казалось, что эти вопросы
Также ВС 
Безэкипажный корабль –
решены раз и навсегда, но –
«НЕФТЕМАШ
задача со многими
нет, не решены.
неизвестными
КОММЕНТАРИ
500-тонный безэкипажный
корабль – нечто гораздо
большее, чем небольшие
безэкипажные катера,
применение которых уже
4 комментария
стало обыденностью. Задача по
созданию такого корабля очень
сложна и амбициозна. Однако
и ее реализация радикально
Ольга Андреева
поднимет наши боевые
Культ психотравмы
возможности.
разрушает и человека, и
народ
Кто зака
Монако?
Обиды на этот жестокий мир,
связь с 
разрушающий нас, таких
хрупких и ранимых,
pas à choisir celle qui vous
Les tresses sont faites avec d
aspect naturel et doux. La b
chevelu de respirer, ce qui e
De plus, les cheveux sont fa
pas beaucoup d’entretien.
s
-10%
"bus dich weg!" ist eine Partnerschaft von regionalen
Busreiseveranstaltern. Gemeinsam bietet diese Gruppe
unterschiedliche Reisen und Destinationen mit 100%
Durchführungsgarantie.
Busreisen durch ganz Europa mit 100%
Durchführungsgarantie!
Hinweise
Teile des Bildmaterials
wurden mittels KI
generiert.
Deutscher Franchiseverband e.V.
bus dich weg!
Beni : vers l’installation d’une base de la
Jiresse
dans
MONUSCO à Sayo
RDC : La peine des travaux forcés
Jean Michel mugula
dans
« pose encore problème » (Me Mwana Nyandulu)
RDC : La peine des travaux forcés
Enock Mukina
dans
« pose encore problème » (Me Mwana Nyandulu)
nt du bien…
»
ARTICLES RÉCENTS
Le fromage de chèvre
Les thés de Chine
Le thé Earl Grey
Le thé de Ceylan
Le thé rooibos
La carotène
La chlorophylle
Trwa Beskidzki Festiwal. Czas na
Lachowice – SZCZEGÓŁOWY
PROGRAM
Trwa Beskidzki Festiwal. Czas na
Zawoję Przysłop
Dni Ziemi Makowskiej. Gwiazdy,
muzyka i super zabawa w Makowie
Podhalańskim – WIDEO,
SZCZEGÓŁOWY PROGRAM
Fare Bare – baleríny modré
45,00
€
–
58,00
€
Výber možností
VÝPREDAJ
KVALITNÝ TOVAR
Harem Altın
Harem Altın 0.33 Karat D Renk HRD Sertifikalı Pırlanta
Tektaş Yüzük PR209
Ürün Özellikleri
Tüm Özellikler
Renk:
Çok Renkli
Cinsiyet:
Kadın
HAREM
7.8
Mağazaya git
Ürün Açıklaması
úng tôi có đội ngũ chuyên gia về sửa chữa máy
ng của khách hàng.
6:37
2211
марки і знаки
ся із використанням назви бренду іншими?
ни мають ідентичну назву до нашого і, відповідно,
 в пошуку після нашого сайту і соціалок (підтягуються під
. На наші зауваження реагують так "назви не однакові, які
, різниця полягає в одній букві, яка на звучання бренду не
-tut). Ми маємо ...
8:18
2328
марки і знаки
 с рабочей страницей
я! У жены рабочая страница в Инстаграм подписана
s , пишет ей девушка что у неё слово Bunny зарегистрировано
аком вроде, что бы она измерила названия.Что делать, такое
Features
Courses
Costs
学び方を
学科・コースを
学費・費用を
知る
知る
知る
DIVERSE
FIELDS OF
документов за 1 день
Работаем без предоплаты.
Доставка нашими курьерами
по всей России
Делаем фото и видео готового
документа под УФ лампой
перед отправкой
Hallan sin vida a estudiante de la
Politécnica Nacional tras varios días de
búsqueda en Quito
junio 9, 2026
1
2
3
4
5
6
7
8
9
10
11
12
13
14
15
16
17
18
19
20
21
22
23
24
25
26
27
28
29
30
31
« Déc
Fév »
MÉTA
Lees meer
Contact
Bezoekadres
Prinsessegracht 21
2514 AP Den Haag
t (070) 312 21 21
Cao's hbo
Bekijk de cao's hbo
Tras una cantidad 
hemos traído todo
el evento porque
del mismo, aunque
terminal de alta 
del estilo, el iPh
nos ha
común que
----
WORK INSTRUCTIONS:
Reproduce the text given for every item above, line for line, with no changes.

SOLUTION FOR THIS EXERCISE:
казалось, что эти вопросы
Также ВС 
Безэкипажный корабль –
решены раз и навсегда, но –
«НЕФТЕМАШ
задача со многими
нет, не решены.
неизвестными
КОММЕНТАРИ
500-тонный безэкипажный
корабль – нечто гораздо
большее, чем небольшие
безэкипажные катера,
применение которых уже
4 комментария
стало обыденностью. Задача по
созданию такого корабля очень
сложна и амбициозна. Однако
и ее реализация радикально
Ольга Андреева
поднимет наши боевые
Культ психотравмы
возможности.
разрушает и человека, и
народ
Кто зака
Монако?
Обиды на этот жестокий мир,
связь с 
разрушающий нас, таких
хрупких и ранимых,
pas à choisir celle qui vous
Les tresses sont faites avec d
aspect naturel et doux. La b
chevelu de respirer, ce qui e
De plus, les cheveux sont fa
pas beaucoup d’entretien.
s
-10%
"bus dich weg!" ist eine Partnerschaft von regionalen
Busreiseveranstaltern. Gemeinsam bietet diese Gruppe
unterschiedliche Reisen und Destinationen mit 100%
Durchführungsgarantie.
Busreisen durch ganz Europa mit 100%
Durchführungsgarantie!
Hinweise
Teile des Bildmaterials
wurden mittels KI
generiert.
Deutscher Franchiseverband e.V.
bus dich weg!
Beni : vers l’installation d’une base de la
Jiresse
dans
MONUSCO à Sayo
RDC : La peine des travaux forcés
Jean Michel mugula
dans
« pose encore problème » (Me Mwana Nyandulu)
RDC : La peine des travaux forcés
Enock Mukina
dans
« pose encore problème » (Me Mwana Nyandulu)
nt du bien…
»
ARTICLES RÉCENTS
Le fromage de chèvre
Les thés de Chine
Le thé Earl Grey
Le thé de Ceylan
Le thé rooibos
La carotène
La chlorophylle
Trwa Beskidzki Festiwal. Czas na
Lachowice – SZCZEGÓŁOWY
PROGRAM
Trwa Beskidzki Festiwal. Czas na
Zawoję Przysłop
Dni Ziemi Makowskiej. Gwiazdy,
muzyka i super zabawa w Makowie
Podhalańskim – WIDEO,
SZCZEGÓŁOWY PROGRAM
Fare Bare – baleríny modré
45,00
€
–
58,00
€
Výber možností
VÝPREDAJ
KVALITNÝ TOVAR
Harem Altın
Harem Altın 0.33 Karat D Renk HRD Sertifikalı Pırlanta
Tektaş Yüzük PR209
Ürün Özellikleri
Tüm Özellikler
Renk:
Çok Renkli
Cinsiyet:
Kadın
HAREM
7.8
Mağazaya git
Ürün Açıklaması
úng tôi có đội ngũ chuyên gia về sửa chữa máy
ng của khách hàng.
6:37
2211
марки і знаки
ся із використанням назви бренду іншими?
ни мають ідентичну назву до нашого і, відповідно,
 в пошуку після нашого сайту і соціалок (підтягуються під
. На наші зауваження реагують так "назви не однакові, які
, різниця полягає в одній букві, яка на звучання бренду не
-tut). Ми маємо ...
8:18
2328
марки і знаки
 с рабочей страницей
я! У жены рабочая страница в Инстаграм подписана
s , пишет ей девушка что у неё слово Bunny зарегистрировано
аком вроде, что бы она измерила названия.Что делать, такое
Features
Courses
Costs
学び方を
学科・コースを
学費・費用を
知る
知る
知る
DIVERSE
FIELDS OF
документов за 1 день
Работаем без предоплаты.
Доставка нашими курьерами
по всей России
Делаем фото и видео готового
документа под УФ лампой
перед отправкой
Hallan sin vida a estudiante de la
Politécnica Nacional tras varios días de
búsqueda en Quito
junio 9, 2026
1
2
3
4
5
6
7
8
9
10
11
12
13
14
15
16
17
18
19
20
21
22
23
24
25
26
27
28
29
30
31
« Déc
Fév »
MÉTA
Lees meer
Contact
Bezoekadres
Prinsessegracht 21
2514 AP Den Haag
t (070) 312 21 21
Cao's hbo
Bekijk de cao's hbo
Tras una cantidad 
hemos traído todo
el evento porque
del mismo, aunque
terminal de alta 
del estilo, el iPh
nos ha
común que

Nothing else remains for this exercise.